I've lost weight a hundred times over only to gain it right back. I don't eat unhealthy foods, I just eat too much. I exercise about 3x's per week, I drink water, limit my intake of sodas and I've never smoked a cigarette. I'm 5'2 and about 206lbs today. My belly is about to burst out of my size 14 jeans that are too small, but I continue to wear them anyway (denial). I am sick of painful joints, back pain, being winded with activity, avoiding social events, sleeping all weekend, urinary incontinence and all the other stuff that goes with being fat.
So I was desperate... I am refinancing my first home (2yrs into mortgage) in order to pay for this. My employer has an obesity exclusion on our insurance at work... I expect they'll remove that exclusion as the company grows, but for now I'm on my own.
I could make a list a mile long of "what if's" as to why NOT to have surgery, but instead I choose to focus on the "what if's" as to why it's so crucial for me to have surgery. What if I have a heart attack? What if I am dx'd with Diabetes? What if I have a stroke? What if I get cancer? Who'll take care of my son, my mother, my niece, my employees, etc. Who will fight for what's right for the patients I take care of? Who will grow old with my BFF? The thought of all those haunting questions are much scarier to me than the "what if's" that go with surgery.
When my daddy went in to have an abdominal aneurysm removed he told a friend of his he'd die without the surgery. His buddy asked him "but what if you die from the surgery?" My daddy (always full of advice) simply told him he at least had to try.... and try he did.
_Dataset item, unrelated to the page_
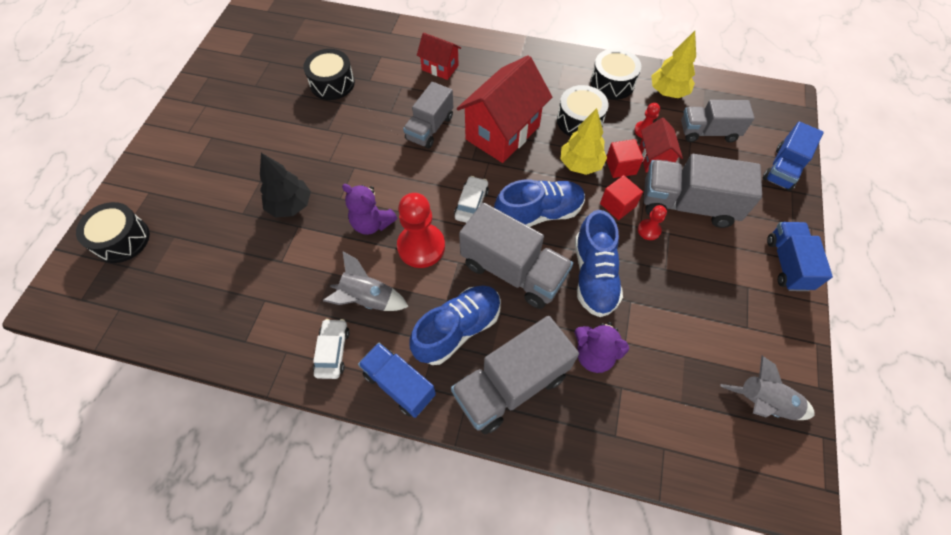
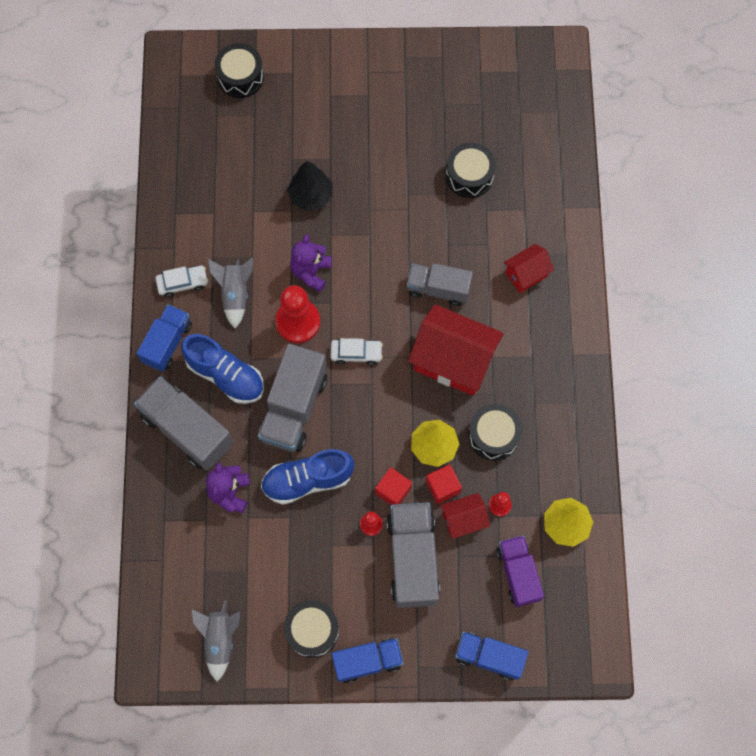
camera: 75 degrees right, 10 degrees up
red house [417,33,461,80] -> red house turned 45 degrees clockwise [504,244,554,293]
blue shoe [494,179,585,227] -> none
black drum [590,48,641,100] -> black drum moved to [284,600,339,658]
grey truck [681,100,755,142] -> purple truck [496,535,544,607]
I do have some concerns about undergoing major surgery in order to lose weight. It terrifies me. Change is terrifying, but oh so necessary. So why should I have surgery?
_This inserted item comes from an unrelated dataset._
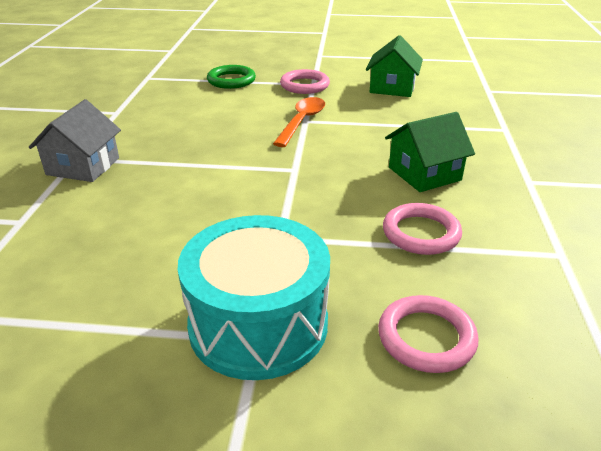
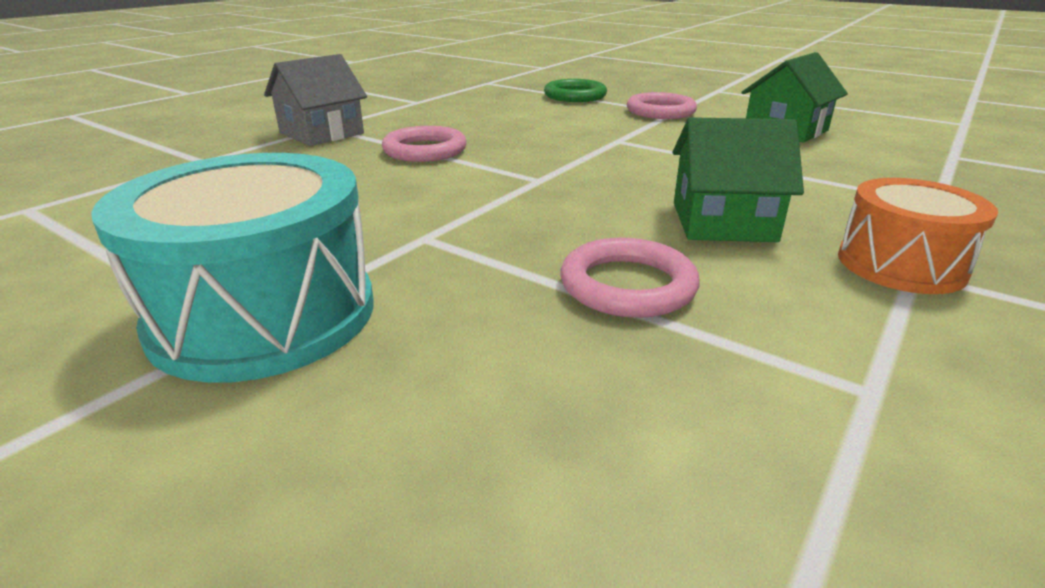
camera: 30 degrees right, 5 degrees down
orange spoon [273,97,325,147] -> none
pink ring [378,295,478,373] -> pink ring moved to [382,126,467,162]
none -> orange drum [838,178,998,294]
Physically - I want to be able to go for a walk or run, I want to not have huge "cankles" at the end of the day, I want to not be out of breath coming back from the mailbox, I want to be free of arthritic pain in my hips, I want to put on clothes without a struggle.
Emotionally - I want to be proud of who I see in the mirror, I want to get off the vicious cycle of weight gain & depression, I want the inner me to like the outter me.
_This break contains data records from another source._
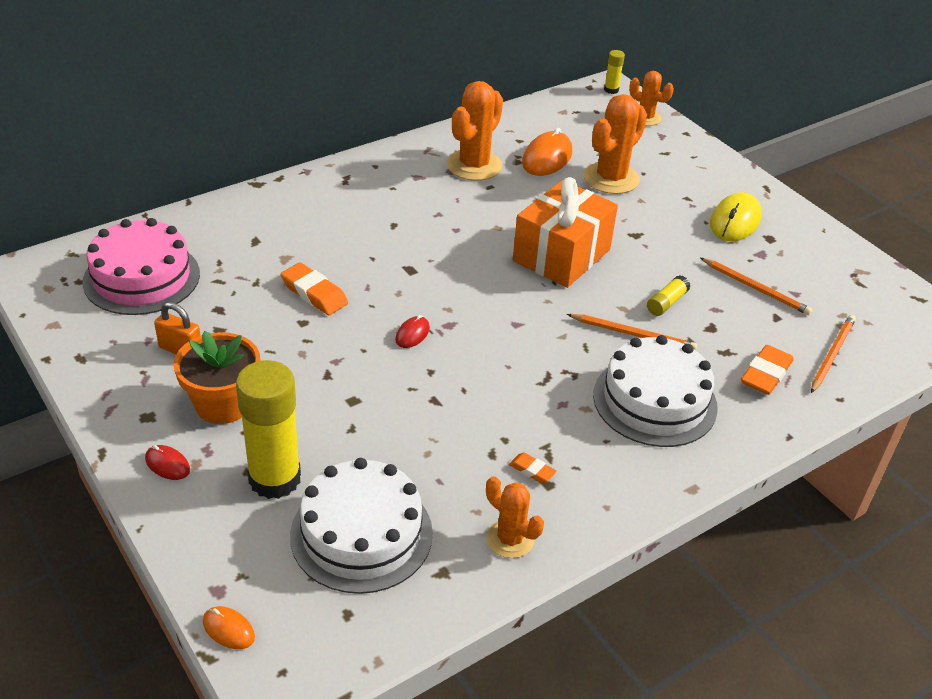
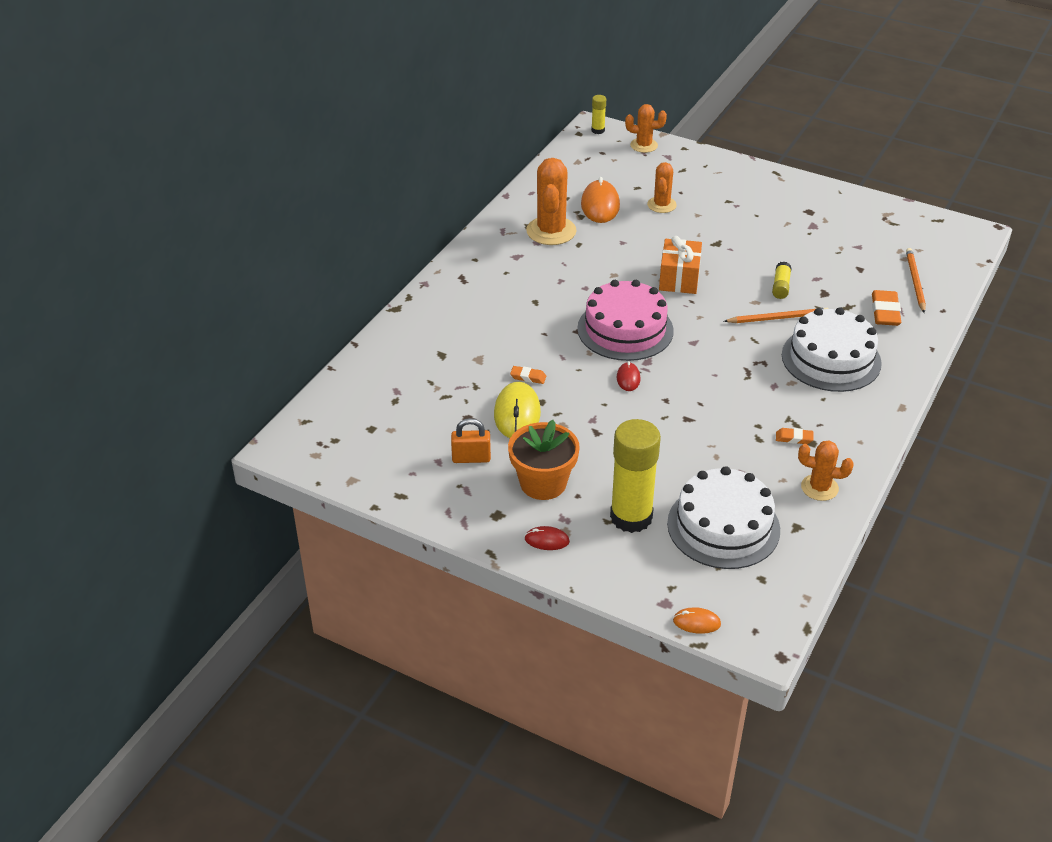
camera: 25 degrees left, 0 degrees up
pink cake [82,218,200,315] -> pink cake moved to [577,280,674,361]
orange eraser [281,262,348,315] -> orange eraser [510,366,546,384], size x0.56
orange gift [513,177,618,288] -> orange gift [659,236,702,294], size x0.66
orange cactus [584,94,647,194] -> orange cactus [647,162,677,213], size x0.60
orange pencil [701,258,813,315] -> none
yellow mouse [710,192,762,241] -> yellow mouse moved to [494,382,541,438]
Spiritually - I have no excuse for not going to church, except that I feel so ashamed of the weight I've put on. I know they aren't staring at me, but that is exactly how it feels. I want to be able to go to the altar and worship once again...
Financially - I love my job, but since I've put on the weight I've stopped scheduling speaking engagements (something I LOVE), calling on new accounts, visiting old accounts, speaking at meetings, etc. It's almost like I've given up on me. So the more of all that stuff I do, the more money I can make
Socially - I have no social life anymore. I hate going to anything where there is a crowd of people. I avoid it all costs. My clothes are too small, I feel horrible and I just wind up miserable. I have the most amazing boyfriend who LOVES to get out and socialize and yet he's stuck with me... at home... every weekend.
So there ya go... I don't feel like I really have a choice. It's either another yo-yo round of dieting with impending disappointment from the scales or a true lifestyle change... I'm 40yrs old and I have so much living and loving left to do. This is for a better me so I can be a better mom, daughter, sister, aunt, friend, girlfriend, boss and hopefully encourage others to do the same.